Figure 1 shows that the US, Canada, and the European Union (EU-15) differ in terms of the prevalence of poor SRH. While outspending Canada on a per capita basis by 1.8 to 1 and the EU-15 by 2.2 to 1,6 the US had higher prevalences of poor self rated health across the age span.
Overall, Canadians and Europeans spend about half of what Americans spend on health care yet feel better in nearly all age categories. As an approximate significance test for differences in average SRH, we computed t values pooling the standard errors across studies. The results indicated there were no significant differences between samples at the youngest age groups, but for middle age and older groups, beginning with age 30, Americans had significantly (p<0.05) higher prevalence of poor SRH. Interestingly, disparities in SRH seem to increase with advancing age, underscoring the need for better care and more complete coverage across the entire life span.

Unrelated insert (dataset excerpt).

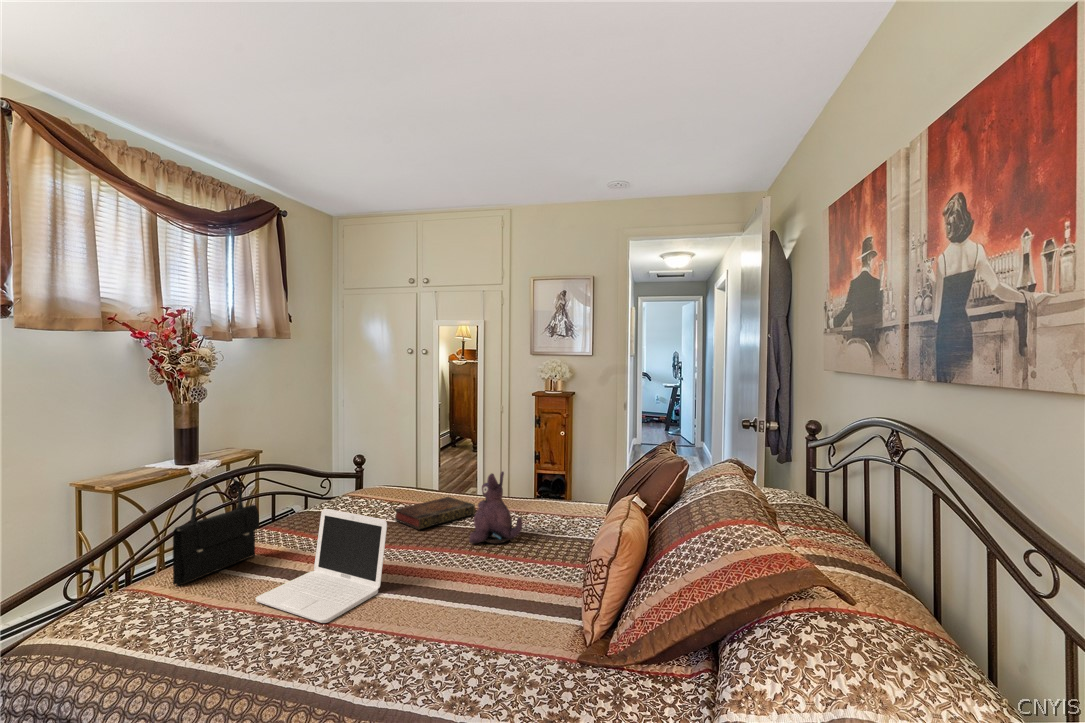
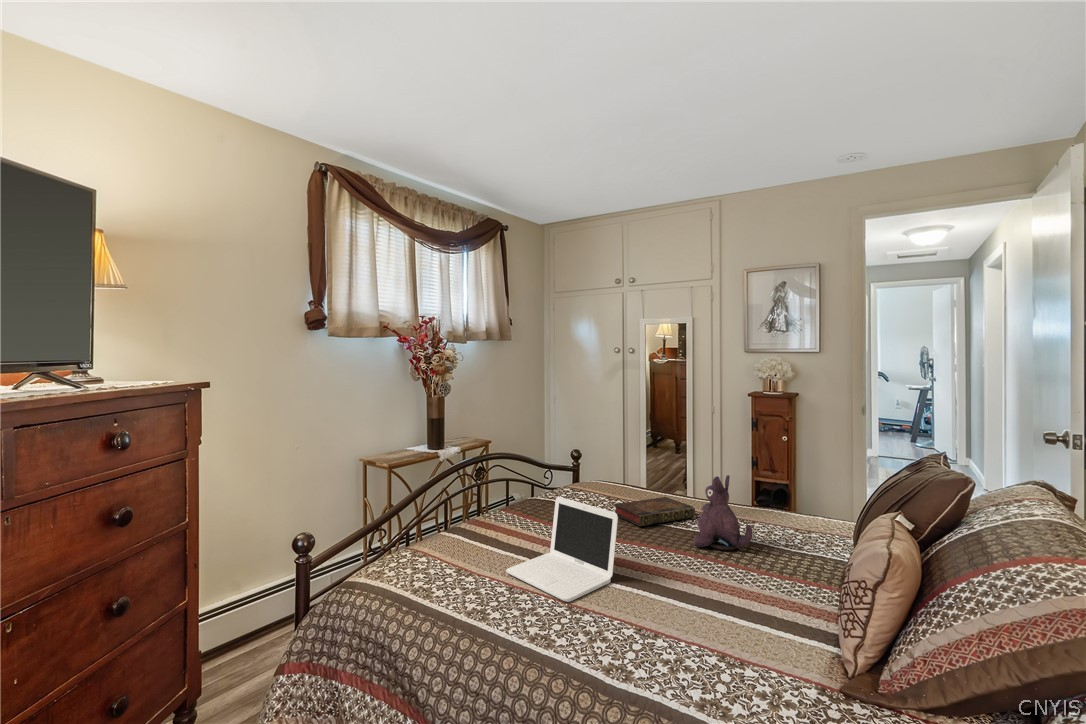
handbag: present [173,476,259,586] -> none [441,461,502,551]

Our study confirms and complements earlier research indicating that the expensive and technologically advanced healthcare system in the US does not yield population health outcomes (including SRH) comparable to those in countries with much lower spending whether measured per capita or as a percentage of gross domestic product (GDP).2,3,7 Unequal and uncoordinated provision of care along with other inefficiencies in the US health system7 may explain why Americans spend more but feel worse.
Eurobarometer and National Health Interview Survey data were made available through the Inter-university Consortium for Political and Social Research. All computations on the National Population Health Survey were prepared by Portland State University, and the responsibility for the use and interpretation of these data is entirely that of the authors.